Ciri-ciri Orang Tua Alami Depresi atau Kecemasan karena Melahirkan Bayi Prematur

Setiap orang bisa mengalami gangguan kecemasan dan depresi yang berbeda-beda. Tapi, ada beberapa perilaku atau perubahan mood yang mungkin bisa menunjukkan bahwa kesehatan mentalnya sedang terganggu.
Ciri-ciri Orang Tua Alami Depresi atau Kecemasan karena Melahirkan Bayi Prematur. Foto: Shutter Stock
Menurut Psikoterapis Kellie Wicklund masih dari laman Romper menjelaskan, ciri-ciri orang tua yang mengalami kecemasan akan terlihat sering sesak dada atau napasnya tersengal-sengal, hingga pemikirannya obsesif.
"Orang tua juga mungkin menunjukkan gejala seperti ingin mengisolasi atau menarik diri dari orang lain, tidak terlihat pada aktivitas yang biasanya mereka sukai, terus menerus mengalami kekhawatiran ekstrem, hingga perilakunya kaku dan selalu murung sedih," jelas Wicklund.
ADVERTISEMENT
Hal ini juga bisa terlihat saat bayinya sudah diperbolehkan pulang di rumah. Ayah dan ibunya merasa takut luar biasa karena khawatir si kecil sakit sehingga benar-benar protektif. Selain itu, Wicklund menyebut orang tua juga mungkin memiliki waktu yang lebih lama untuk menjalin ikatan dengan bayi prematurnya.

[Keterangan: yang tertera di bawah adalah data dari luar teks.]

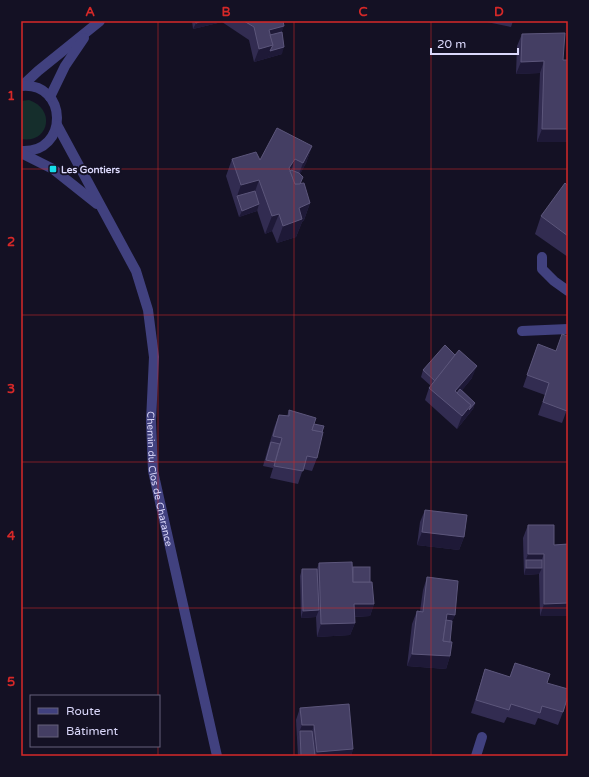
<svg xmlns="http://www.w3.org/2000/svg" width="589" height="777" font-family="'Varela Round',sans-serif">
	<rect width="100%" height="100%" fill="#141124"/>
	<path fill="#152e2c" d="M 29,100 C 57,110 48,144 21,139 L 21,101 Z"/>
	<g fill="none" stroke-linecap="round" stroke-linejoin="round">
		<g stroke="#41417f" stroke-width="10">
			<path d="M 23,85 L 38,71 L 100,21"/>
			<path d="M 21,86 C 68,81 70,154 21,151"/>
			<path d="M 50,97 L 65,66 L 84,38"/>
			<path id="s1" d="M 57,125 L 136,271 L 148,310 L 154,357 L 151,421 L 153,471 L 217,756"/>
			<path d="M 21,153 L 53,169 L 97,204"/>
			<path d="M 542,257 L 542,269 L 554,281 L 568,291"/>
			<path d="M 522,331 L 568,329"/>
			<path d="M 476,756 L 482,737"/>
		</g>
	</g>
	<g fill="#322c51">
		<path d="M 192,21 L 283,21 L 282,32 L 282,54 L 254,62 L 249,40 L 222,22 L 193,29 Z"/>
		<path d="M 482,21 L 513,21 L 511,27 Z"/>
		<path d="M 522,34 L 563,60 L 568,60 L 568,142 L 537,142 L 540,73 L 516,74 L 517,46 Z"/>
		<path d="M 312,146 L 306,163 L 300,174 L 300,184 L 310,203 L 304,220 L 302,222 L 296,237 L 277,243 L 272,231 L 265,234 L 257,210 L 257,211 L 239,217 L 226,176 L 232,159 L 260,160 Z"/>
		<path d="M 568,186 L 568,257 L 535,234 L 541,216 Z"/>
		<path d="M 538,344 L 568,407 L 562,423 L 538,415 L 545,395 L 523,387 Z"/>
		<path d="M 423,370 L 472,378 L 462,390 L 475,403 L 473,409 L 457,429 L 425,400 L 429,388 L 431,386 L 421,377 Z"/>
		<path d="M 289,410 L 314,424 L 317,458 L 312,471 L 303,469 L 298,484 L 270,478 L 273,468 L 263,466 L 274,428 L 279,415 L 287,416 Z"/>
		<path d="M 425,510 L 464,537 L 459,550 L 417,545 L 420,522 Z"/>
		<path d="M 528,525 L 554,545 L 568,544 L 568,616 L 540,616 L 539,574 L 524,575 L 523,538 Z"/>
		<path d="M 319,563 L 353,567 L 370,582 L 374,604 L 370,616 L 355,617 L 355,623 L 350,635 L 317,637 L 316,617 L 301,618 L 300,576 L 302,569 L 317,569 Z"/>
		<path d="M 427,577 L 455,615 L 452,621 L 450,642 L 450,656 L 446,669 L 407,666 L 412,624 L 417,611 L 420,611 L 423,590 Z"/>
		<path d="M 515,663 L 547,683 L 563,712 L 558,725 L 538,718 L 535,725 L 507,717 L 504,723 L 471,713 L 485,669 L 510,677 Z"/>
		<path d="M 300,708 L 353,749 L 351,756 L 298,756 L 296,720 Z"/>
	</g>
	<g fill="#1e1937">
		<path d="M 203,21 L 222,21 L 222,22 L 193,29 L 196,23 Z"/>
		<path d="M 284,26 L 279,39 L 268,41 L 269,30 Z"/>
		<path d="M 273,45 L 268,58 L 254,62 L 259,49 Z"/>
		<path d="M 284,47 L 282,54 L 268,58 L 270,51 Z"/>
		<path d="M 544,61 L 540,73 L 516,74 L 521,62 Z"/>
		<path d="M 542,129 L 568,129 L 568,142 L 537,142 Z"/>
		<path d="M 312,146 L 306,163 L 297,180 L 303,163 Z"/>
		<path d="M 295,159 L 289,177 L 289,168 Z"/>
		<path d="M 259,180 L 253,197 L 237,196 L 241,185 Z"/>
		<path d="M 310,203 L 304,220 L 302,222 L 296,237 L 277,243 L 283,226 L 299,208 Z"/>
		<path d="M 259,204 L 257,211 L 239,217 L 242,211 Z"/>
		<path d="M 279,214 L 272,231 L 265,234 L 272,216 Z"/>
		<path d="M 477,366 L 472,378 L 455,399 L 455,391 Z"/>
		<path d="M 475,403 L 473,409 L 457,429 L 462,416 L 471,405 Z"/>
		<path d="M 422,532 L 464,537 L 459,550 L 417,545 Z"/>
		<path d="M 528,554 L 544,554 L 539,566 L 526,560 Z"/>
		<path d="M 526,568 L 542,568 L 539,574 L 524,575 Z"/>
		<path d="M 568,603 L 568,616 L 540,616 L 544,604 Z"/>
		<path d="M 354,604 L 374,604 L 370,616 L 350,617 Z"/>
		<path d="M 319,610 L 316,617 L 301,618 L 303,611 Z"/>
		<path d="M 447,614 L 455,615 L 450,627 L 444,627 Z"/>
		<path d="M 355,623 L 350,635 L 317,637 L 321,624 Z"/>
		<path d="M 412,654 L 450,656 L 446,669 L 407,666 Z"/>
		<path d="M 302,725 L 314,725 L 310,738 L 300,731 L 297,738 Z"/>
		<path d="M 353,749 L 351,756 L 316,756 L 317,752 Z"/>
	</g>
	<g fill="#443e63" stroke="#5c567b">
		<path d="M 195,21 L 203,21 L 196,23 Z"/>
		<path d="M 244,21 L 283,21 L 284,26 L 269,30 L 273,45 L 259,49 L 254,27 Z"/>
		<path d="M 282,32 L 284,47 L 270,51 L 273,45 L 270,35 Z"/>
		<path d="M 565,33 L 563,60 L 568,60 L 568,129 L 542,129 L 544,61 L 521,62 L 522,34 Z"/>
		<path d="M 277,128 L 312,146 L 303,163 L 295,159 L 289,168 L 295,184 L 304,183 L 310,203 L 299,208 L 302,219 L 283,226 L 279,214 L 272,216 L 259,180 L 241,185 L 232,159 L 256,152 L 260,160 Z"/>
		<path d="M 291,170 L 299,173 L 303,177 L 300,184 L 295,184 L 290,171 Z"/>
		<path d="M 565,183 L 568,186 L 568,236 L 541,216 Z"/>
		<path d="M 255,191 L 259,204 L 242,211 L 237,196 Z"/>
		<path d="M 562,334 L 568,336 L 568,407 L 567,411 L 543,402 L 549,383 L 527,375 L 538,344 L 556,351 Z"/>
		<path d="M 445,345 L 455,355 L 435,381 L 423,370 Z"/>
		<path d="M 459,350 L 477,366 L 455,391 L 471,405 L 462,416 L 429,388 Z"/>
		<path d="M 460,389 L 475,403 L 469,410 L 471,405 L 457,393 Z"/>
		<path d="M 289,410 L 316,418 L 312,430 L 323,432 L 317,458 L 307,456 L 303,471 L 274,466 L 282,438 L 273,436 L 279,415 L 289,416 Z"/>
		<path d="M 314,424 L 324,426 L 322,432 L 312,430 Z"/>
		<path d="M 271,442 L 280,444 L 275,462 L 266,460 Z"/>
		<path d="M 425,510 L 467,515 L 464,537 L 422,532 Z"/>
		<path d="M 528,525 L 554,525 L 554,545 L 568,544 L 568,603 L 544,604 L 544,554 L 528,554 Z"/>
		<rect x="526" y="560" width="16" height="8"/>
		<path d="M 352,562 L 353,582 L 372,582 L 374,604 L 354,604 L 355,623 L 321,624 L 319,563 Z"/>
		<rect x="353" y="567" width="17" height="15"/>
		<path d="M 302,569 L 317,569 L 319,610 L 303,611 Z"/>
		<path d="M 427,577 L 458,581 L 455,615 L 447,614 L 443,641 L 452,642 L 450,656 L 412,654 L 417,611 L 423,612 Z"/>
		<path d="M 446,620 L 452,621 L 450,642 L 443,641 Z"/>
		<path d="M 515,663 L 550,674 L 547,683 L 568,689 L 568,696 L 563,712 L 542,706 L 540,713 L 511,704 L 509,710 L 476,700 L 485,669 L 510,677 Z"/>
		<path d="M 349,704 L 353,749 L 317,752 L 314,725 L 302,725 L 300,708 Z"/>
		<path d="M 300,731 L 312,731 L 315,756 L 301,756 Z"/>
	</g>
	<path fill="none" stroke="#d62828" stroke-width="1" stroke-opacity="0.55" d="M 158,21 L 158,696M 294,21 L 294,756M 431,21 L 431,756M 21,169 L 568,169M 21,315 L 568,315M 21,462 L 568,462M 21,608 L 568,608M 158,746 L 158,756"/>
	<rect fill="#17dee9" stroke="#141124" stroke-width="1.5" x="49" y="165" width="8" height="8" rx="2"/>
	<g text-anchor="middle" stroke-width="4" stroke-linejoin="round" paint-order="stroke">
		<g font-size="10" font-weight="bold" fill="#dbd8fb" stroke="#141124" text-anchor="start">
			<text x="61" y="173">Les Gontiers</text>
		</g>
		<g font-size="10" fill="#dbd8fb" stroke="#141124">
			<text dy="4" stroke="none"><textPath href="#s1" startOffset="377">Chemin du Clos de Charance</textPath></text>
		</g>
	</g>
	<rect width="589" height="777" fill="none" stroke="#141124" stroke-width="44"/>
	<rect x="30" y="695" width="130" height="52" fill="#141124" stroke="#64617a"/>
	<rect x="38" y="708" width="20" height="6" fill="#41417f" stroke="#64617a"/>
	<text x="66" y="715" font-size="12" fill="#dbd8fb">Route</text>
	<rect x="38" y="725" width="20" height="12" fill="#443e63" stroke="#64617a"/>
	<text x="66" y="735" font-size="12" fill="#dbd8fb">Bâtiment</text>
	<path d="M431 48v6h87v-6" fill="none" stroke="#dbd8fb" stroke-width="2"/>
	<text x="437" y="48" font-size="12" fill="#dbd8fb" stroke="#141124" stroke-width="3" paint-order="stroke">20 m</text>
	<rect x="22" y="22" width="545" height="733" fill="none" stroke="#d62828" stroke-width="1.5"/>
	<g font-size="13" text-anchor="middle" font-weight="bold" fill="#d62828">
		<text x="90" y="16">A</text>
		<text x="226" y="16">B</text>
		<text x="363" y="16">C</text>
		<text x="499" y="16">D</text>
		<text x="11" y="100">1</text>
		<text x="11" y="246">2</text>
		<text x="11" y="393">3</text>
		<text x="11" y="540">4</text>
		<text x="11" y="686">5</text>
	</g>
</svg>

Mengatasi Depresi dan Kecemasan pada Orang Tua dengan Bayi Prematur

Mengatasi Depresi dan Kecemasan pada Orang Tua dengan Bayi Prematur. Foto: Shutterstock
Merasa capek dan lelah pasti akan dialami oleh para orang tua baru. Namun, dengan memiliki bayi prematur, Anda perlu mencari cara agar kondisi si kecil tidak terus menerus membuat Anda sedih. Misalnya, dengan berkonsultasi ke psikolog atau konselor, dan bisa juga berkumpul dengan kumpulan orang tua dengan kondisi bayi yang sama.

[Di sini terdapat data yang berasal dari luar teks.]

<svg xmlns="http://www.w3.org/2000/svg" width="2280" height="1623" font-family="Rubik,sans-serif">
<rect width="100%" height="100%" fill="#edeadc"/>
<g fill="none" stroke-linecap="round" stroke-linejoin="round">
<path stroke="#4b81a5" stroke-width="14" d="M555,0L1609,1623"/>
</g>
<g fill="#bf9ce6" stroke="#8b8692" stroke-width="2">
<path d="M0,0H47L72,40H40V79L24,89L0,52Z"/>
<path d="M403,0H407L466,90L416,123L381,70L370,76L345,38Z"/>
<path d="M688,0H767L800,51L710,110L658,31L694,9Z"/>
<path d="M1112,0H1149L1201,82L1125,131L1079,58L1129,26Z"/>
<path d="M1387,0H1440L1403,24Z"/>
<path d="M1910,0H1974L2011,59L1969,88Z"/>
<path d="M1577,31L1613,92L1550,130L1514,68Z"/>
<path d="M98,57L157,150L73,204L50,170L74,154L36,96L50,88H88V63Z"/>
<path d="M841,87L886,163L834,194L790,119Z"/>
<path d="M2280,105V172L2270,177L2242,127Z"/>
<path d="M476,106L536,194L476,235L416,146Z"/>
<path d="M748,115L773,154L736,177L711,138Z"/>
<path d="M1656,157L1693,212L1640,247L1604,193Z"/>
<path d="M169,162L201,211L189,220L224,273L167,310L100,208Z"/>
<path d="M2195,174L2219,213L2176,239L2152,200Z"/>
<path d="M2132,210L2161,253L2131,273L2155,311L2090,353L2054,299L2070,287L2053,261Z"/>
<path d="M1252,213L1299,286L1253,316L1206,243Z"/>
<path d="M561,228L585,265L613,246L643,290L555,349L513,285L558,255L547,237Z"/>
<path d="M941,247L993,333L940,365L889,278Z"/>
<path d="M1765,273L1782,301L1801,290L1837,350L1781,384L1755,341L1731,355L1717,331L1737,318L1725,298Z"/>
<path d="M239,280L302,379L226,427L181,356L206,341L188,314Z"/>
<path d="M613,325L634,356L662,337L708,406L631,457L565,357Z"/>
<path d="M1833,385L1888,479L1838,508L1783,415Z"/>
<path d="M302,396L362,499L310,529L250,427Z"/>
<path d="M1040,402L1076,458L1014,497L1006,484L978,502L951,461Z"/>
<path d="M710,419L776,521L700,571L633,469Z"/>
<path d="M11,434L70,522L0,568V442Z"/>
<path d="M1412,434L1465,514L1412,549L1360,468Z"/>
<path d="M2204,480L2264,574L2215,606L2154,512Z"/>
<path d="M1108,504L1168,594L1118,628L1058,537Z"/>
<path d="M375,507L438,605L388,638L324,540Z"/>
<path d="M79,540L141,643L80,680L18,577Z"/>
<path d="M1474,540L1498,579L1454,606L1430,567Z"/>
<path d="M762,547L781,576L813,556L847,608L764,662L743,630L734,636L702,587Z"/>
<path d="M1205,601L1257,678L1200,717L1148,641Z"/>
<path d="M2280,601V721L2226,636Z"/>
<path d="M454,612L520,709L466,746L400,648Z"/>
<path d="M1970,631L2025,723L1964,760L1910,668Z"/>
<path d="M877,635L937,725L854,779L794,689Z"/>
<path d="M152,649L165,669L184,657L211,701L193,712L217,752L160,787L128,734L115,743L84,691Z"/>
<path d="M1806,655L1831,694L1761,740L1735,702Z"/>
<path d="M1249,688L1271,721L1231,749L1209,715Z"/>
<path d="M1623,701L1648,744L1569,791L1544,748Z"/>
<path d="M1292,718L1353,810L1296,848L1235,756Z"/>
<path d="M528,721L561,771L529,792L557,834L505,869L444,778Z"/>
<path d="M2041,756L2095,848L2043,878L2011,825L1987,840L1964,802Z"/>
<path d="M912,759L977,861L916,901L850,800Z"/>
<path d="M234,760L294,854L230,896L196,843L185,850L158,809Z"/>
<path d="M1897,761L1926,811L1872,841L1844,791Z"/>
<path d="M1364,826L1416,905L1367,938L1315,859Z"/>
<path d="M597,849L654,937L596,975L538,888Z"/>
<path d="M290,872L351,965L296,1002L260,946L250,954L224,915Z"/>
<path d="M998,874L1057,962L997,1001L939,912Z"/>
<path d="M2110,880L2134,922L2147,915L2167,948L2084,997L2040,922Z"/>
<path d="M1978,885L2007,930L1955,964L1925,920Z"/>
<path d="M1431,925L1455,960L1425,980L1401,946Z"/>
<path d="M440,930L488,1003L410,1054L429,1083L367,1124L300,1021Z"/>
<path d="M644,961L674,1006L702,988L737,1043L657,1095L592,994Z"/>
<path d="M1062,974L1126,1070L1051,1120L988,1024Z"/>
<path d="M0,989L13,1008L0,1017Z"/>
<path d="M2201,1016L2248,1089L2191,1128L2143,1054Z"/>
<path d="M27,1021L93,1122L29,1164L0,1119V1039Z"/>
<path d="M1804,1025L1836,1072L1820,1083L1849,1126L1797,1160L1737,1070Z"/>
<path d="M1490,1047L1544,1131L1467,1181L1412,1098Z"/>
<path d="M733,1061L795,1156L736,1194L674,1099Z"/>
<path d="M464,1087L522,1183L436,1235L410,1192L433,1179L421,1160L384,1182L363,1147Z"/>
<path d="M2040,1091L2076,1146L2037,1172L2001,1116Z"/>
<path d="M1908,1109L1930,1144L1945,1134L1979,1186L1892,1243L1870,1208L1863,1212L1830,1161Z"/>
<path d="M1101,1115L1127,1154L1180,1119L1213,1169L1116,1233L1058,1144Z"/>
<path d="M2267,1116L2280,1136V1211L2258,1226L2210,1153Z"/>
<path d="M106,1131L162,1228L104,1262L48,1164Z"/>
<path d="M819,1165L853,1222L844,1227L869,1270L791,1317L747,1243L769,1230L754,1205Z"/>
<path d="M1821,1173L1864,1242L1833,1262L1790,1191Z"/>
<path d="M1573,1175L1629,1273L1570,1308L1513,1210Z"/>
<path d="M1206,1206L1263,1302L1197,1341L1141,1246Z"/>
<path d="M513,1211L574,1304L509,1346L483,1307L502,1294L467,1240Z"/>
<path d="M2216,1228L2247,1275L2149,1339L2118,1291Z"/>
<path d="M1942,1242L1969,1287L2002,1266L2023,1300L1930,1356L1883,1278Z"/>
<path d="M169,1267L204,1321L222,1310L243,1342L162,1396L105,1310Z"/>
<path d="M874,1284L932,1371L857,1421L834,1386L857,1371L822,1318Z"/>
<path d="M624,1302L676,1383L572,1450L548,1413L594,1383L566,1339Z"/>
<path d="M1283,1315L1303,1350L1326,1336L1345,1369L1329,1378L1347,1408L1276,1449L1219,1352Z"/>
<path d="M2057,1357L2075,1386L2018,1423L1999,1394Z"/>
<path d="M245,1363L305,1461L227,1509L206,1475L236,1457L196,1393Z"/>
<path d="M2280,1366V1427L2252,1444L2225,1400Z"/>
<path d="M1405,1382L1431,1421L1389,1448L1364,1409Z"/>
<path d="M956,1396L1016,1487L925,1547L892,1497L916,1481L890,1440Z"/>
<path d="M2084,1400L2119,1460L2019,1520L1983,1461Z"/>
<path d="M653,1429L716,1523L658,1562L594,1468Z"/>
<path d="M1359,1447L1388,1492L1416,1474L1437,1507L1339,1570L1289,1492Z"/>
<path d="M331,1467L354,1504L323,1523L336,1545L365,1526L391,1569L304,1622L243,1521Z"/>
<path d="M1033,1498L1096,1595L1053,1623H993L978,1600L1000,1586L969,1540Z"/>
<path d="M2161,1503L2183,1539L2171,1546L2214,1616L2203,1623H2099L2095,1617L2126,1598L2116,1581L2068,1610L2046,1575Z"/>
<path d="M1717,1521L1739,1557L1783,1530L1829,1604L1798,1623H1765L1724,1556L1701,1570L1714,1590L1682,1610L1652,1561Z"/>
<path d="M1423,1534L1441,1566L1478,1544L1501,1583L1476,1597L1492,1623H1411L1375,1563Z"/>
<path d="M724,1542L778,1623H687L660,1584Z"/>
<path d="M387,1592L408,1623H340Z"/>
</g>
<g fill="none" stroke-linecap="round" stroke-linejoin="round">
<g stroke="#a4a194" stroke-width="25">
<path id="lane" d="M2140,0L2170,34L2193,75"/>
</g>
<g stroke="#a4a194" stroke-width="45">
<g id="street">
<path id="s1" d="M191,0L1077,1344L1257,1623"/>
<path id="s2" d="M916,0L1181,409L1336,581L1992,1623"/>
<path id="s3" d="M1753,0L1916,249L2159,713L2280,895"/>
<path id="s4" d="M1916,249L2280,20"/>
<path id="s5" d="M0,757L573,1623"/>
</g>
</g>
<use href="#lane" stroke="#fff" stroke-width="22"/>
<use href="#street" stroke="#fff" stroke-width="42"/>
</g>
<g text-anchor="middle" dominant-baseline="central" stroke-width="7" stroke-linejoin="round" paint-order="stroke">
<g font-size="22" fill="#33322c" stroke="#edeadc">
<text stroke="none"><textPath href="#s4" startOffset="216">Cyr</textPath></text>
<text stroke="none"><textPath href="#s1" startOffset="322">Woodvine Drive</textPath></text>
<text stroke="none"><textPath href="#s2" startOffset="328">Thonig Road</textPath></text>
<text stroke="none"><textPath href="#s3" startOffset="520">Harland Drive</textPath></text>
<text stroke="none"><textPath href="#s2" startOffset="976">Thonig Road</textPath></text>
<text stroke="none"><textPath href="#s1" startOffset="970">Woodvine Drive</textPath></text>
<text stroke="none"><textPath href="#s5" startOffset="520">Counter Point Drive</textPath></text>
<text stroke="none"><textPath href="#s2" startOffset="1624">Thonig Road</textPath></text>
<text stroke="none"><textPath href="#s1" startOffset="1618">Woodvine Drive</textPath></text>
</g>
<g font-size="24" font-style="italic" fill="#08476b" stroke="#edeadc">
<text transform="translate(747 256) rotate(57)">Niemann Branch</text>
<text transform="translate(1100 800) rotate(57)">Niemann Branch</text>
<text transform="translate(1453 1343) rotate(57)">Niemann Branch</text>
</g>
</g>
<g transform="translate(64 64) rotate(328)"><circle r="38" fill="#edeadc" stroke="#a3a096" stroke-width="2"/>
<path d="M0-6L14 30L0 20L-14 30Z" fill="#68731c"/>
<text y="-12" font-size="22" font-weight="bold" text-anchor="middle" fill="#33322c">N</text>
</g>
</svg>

Selain mencari dukungan, Fischer menyarankan orang tua untuk saling menguatkan dan fokus merawat bayi, daripada memikirkan hal-hal negatif yang semestinya tidak perlu dikhawatirkan.
ADVERTISEMENT
"Perjalanan untuk sembuh yang berbeda-beda dan unik, sekalipun bayi sekarang sudah aman di rumah. Orang tua perlu tahu mereka semua akan baik-baik saja. Dan mereka tetap memiliki hak untuk menangis, berduka, dan saling menguatkan tidak peduli berapa lama waktu yang dibutuhkan," tutup Fischer.